### BRIEF
Report the number of lines of the listing below containing the string "nebo", with nothing added.

(Beginning of SUPPLIED DATA)

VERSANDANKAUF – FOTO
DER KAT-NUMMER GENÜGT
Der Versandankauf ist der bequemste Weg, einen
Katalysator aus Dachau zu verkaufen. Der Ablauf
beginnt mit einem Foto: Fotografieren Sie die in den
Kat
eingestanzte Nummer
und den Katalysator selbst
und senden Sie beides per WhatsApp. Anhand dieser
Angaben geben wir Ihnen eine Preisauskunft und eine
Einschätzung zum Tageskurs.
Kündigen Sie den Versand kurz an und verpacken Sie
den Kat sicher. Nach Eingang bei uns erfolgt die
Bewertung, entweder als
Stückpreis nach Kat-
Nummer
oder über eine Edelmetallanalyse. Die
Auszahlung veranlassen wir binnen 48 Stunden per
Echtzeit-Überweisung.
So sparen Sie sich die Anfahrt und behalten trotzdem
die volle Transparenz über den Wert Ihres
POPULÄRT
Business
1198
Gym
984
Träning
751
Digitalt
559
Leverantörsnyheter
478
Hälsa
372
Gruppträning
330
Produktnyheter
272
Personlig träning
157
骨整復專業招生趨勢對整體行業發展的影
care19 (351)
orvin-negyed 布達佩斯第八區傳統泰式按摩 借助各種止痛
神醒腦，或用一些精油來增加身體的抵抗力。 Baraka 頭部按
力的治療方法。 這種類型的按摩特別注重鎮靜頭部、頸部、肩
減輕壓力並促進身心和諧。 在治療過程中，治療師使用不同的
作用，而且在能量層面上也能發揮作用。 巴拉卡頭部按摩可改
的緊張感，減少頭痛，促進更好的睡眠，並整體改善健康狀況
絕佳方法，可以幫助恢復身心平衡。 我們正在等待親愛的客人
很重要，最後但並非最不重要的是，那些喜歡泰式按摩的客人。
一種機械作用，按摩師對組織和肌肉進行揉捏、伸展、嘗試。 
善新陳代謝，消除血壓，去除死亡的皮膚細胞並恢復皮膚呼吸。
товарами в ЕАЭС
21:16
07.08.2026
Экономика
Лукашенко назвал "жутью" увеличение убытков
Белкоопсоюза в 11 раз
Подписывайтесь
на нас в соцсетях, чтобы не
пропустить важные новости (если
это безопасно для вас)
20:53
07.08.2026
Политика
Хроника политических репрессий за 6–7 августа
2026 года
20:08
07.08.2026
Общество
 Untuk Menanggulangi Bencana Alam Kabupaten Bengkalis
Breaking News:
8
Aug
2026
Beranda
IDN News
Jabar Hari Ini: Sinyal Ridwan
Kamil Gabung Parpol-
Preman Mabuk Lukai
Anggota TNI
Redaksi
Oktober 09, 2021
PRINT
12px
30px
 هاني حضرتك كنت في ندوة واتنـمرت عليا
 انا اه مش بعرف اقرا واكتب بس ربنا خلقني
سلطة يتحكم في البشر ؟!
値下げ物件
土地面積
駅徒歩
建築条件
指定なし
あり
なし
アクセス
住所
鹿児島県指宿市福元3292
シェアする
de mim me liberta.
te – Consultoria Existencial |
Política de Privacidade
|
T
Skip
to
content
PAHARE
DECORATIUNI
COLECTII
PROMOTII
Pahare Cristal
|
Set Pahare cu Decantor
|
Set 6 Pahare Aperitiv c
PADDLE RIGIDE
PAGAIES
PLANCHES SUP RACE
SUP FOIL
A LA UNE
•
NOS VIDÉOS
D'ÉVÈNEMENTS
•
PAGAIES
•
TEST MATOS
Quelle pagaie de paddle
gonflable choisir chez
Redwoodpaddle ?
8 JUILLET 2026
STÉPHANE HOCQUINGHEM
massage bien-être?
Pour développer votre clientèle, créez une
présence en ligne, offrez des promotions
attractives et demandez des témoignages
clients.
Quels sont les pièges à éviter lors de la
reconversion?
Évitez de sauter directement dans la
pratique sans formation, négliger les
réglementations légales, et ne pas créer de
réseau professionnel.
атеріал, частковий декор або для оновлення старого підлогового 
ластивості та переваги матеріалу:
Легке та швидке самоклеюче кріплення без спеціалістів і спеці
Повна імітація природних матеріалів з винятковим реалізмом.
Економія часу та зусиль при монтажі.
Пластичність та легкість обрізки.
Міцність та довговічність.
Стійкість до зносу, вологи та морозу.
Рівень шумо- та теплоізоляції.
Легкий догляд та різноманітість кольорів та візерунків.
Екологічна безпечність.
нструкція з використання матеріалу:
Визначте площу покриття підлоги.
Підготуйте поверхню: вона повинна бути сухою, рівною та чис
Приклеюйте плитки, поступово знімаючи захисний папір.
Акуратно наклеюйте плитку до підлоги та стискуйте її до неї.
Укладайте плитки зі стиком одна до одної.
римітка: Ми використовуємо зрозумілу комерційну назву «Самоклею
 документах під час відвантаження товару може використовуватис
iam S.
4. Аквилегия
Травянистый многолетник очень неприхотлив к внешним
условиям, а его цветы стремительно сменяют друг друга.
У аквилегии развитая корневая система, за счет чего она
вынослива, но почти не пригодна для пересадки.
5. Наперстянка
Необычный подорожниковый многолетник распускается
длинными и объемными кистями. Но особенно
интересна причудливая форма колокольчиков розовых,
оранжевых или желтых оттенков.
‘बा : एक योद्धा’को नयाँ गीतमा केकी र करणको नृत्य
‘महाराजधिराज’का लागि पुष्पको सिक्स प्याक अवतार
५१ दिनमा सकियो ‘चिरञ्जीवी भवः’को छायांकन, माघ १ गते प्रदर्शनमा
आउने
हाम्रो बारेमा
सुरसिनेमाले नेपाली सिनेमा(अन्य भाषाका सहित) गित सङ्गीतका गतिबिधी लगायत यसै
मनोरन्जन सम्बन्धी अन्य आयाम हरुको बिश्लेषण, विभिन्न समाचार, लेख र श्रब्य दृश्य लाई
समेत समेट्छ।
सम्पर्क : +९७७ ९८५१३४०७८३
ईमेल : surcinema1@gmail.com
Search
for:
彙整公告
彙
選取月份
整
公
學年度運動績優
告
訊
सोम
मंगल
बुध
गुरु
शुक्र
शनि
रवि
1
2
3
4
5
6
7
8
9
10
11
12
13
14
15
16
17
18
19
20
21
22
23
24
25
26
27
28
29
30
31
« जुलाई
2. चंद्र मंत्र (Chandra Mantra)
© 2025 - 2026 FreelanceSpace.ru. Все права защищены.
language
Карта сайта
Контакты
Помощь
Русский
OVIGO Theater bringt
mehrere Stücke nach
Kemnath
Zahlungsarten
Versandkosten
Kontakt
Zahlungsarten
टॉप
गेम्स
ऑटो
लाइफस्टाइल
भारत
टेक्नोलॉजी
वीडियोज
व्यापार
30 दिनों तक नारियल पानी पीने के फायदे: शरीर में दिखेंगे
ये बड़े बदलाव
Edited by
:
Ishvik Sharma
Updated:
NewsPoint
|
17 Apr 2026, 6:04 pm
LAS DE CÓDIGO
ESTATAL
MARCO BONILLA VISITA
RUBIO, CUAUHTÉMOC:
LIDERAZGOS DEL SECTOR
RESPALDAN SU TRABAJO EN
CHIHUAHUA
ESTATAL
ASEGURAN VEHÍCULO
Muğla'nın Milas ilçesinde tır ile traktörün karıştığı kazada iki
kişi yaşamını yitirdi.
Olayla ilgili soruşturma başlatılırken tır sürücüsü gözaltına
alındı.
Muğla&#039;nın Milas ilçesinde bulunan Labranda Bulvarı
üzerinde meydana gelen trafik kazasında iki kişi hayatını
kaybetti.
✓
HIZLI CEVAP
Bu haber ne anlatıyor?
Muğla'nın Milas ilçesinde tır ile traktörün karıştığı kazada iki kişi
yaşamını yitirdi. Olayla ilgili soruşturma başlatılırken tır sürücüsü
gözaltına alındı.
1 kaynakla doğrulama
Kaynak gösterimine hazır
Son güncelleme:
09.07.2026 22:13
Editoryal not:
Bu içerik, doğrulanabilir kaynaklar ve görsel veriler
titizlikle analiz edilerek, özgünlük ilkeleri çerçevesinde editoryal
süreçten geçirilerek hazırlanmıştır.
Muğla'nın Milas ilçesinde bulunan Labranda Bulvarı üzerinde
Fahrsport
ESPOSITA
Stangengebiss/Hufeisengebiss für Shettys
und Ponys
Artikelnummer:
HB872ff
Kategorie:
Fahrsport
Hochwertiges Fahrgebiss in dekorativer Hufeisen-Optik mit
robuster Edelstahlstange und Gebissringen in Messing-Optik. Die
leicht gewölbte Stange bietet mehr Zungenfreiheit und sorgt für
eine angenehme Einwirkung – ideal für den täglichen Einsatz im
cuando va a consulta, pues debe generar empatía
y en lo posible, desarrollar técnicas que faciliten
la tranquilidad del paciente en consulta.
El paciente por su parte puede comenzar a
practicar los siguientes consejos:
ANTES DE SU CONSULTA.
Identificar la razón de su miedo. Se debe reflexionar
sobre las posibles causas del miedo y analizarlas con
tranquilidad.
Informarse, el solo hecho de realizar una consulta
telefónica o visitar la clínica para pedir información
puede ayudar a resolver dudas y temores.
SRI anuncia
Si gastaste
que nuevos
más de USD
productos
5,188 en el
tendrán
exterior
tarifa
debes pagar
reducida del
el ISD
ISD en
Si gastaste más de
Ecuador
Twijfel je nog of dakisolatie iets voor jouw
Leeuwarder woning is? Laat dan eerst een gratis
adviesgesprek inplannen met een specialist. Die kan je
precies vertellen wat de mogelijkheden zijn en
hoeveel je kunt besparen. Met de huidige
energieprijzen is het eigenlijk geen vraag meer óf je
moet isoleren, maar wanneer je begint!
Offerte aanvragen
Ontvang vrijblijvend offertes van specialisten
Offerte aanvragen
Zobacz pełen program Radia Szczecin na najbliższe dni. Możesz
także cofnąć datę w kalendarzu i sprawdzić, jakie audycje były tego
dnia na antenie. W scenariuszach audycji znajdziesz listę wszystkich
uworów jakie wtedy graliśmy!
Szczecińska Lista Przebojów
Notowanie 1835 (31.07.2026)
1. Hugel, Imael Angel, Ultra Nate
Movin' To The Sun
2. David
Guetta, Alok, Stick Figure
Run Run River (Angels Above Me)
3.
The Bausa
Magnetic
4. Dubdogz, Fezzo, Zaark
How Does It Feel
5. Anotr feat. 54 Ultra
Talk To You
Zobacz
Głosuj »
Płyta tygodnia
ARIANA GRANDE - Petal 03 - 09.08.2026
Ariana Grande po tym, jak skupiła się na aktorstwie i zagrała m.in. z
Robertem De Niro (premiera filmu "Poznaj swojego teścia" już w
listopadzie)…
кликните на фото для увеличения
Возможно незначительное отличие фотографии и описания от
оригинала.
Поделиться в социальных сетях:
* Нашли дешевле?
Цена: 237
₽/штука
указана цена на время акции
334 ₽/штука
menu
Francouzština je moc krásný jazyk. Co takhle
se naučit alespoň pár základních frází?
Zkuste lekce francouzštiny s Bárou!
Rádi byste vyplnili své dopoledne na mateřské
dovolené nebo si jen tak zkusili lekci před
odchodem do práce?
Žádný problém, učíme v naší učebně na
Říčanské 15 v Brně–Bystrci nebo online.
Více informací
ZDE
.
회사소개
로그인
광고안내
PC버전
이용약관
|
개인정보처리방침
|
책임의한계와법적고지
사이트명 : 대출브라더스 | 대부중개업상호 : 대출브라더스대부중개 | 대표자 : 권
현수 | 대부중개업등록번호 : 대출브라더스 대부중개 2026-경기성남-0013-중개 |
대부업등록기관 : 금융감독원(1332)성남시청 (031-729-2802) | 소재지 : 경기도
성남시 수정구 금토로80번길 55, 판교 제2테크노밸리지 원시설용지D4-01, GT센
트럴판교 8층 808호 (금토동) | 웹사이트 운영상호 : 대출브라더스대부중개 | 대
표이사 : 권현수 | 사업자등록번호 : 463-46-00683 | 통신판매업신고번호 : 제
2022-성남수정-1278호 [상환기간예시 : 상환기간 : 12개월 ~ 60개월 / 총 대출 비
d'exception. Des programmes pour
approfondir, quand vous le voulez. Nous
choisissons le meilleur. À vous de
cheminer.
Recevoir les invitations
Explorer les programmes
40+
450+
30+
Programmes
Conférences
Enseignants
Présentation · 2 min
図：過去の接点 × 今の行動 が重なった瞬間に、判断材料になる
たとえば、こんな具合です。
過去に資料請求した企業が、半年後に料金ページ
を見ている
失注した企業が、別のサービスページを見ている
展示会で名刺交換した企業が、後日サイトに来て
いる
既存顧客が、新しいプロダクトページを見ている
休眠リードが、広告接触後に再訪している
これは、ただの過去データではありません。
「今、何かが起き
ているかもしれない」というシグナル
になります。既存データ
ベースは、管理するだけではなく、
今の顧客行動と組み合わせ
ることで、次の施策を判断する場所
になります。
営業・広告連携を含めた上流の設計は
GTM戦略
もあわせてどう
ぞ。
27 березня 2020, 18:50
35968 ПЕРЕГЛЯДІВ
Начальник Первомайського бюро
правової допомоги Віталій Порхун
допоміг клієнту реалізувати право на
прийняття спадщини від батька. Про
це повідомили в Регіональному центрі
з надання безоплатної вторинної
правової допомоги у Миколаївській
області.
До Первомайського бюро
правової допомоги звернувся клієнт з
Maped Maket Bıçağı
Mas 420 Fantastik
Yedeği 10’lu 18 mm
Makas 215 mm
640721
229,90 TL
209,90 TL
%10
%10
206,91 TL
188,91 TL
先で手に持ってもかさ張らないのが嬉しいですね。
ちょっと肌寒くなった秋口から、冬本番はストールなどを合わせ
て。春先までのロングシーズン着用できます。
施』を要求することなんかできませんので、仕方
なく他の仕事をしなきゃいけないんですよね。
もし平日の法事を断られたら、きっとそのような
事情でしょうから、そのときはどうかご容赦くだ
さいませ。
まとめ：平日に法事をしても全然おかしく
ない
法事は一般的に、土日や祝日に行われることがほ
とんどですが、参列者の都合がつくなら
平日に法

(End of SUPPLIED DATA)

### RESPONSE AREA
2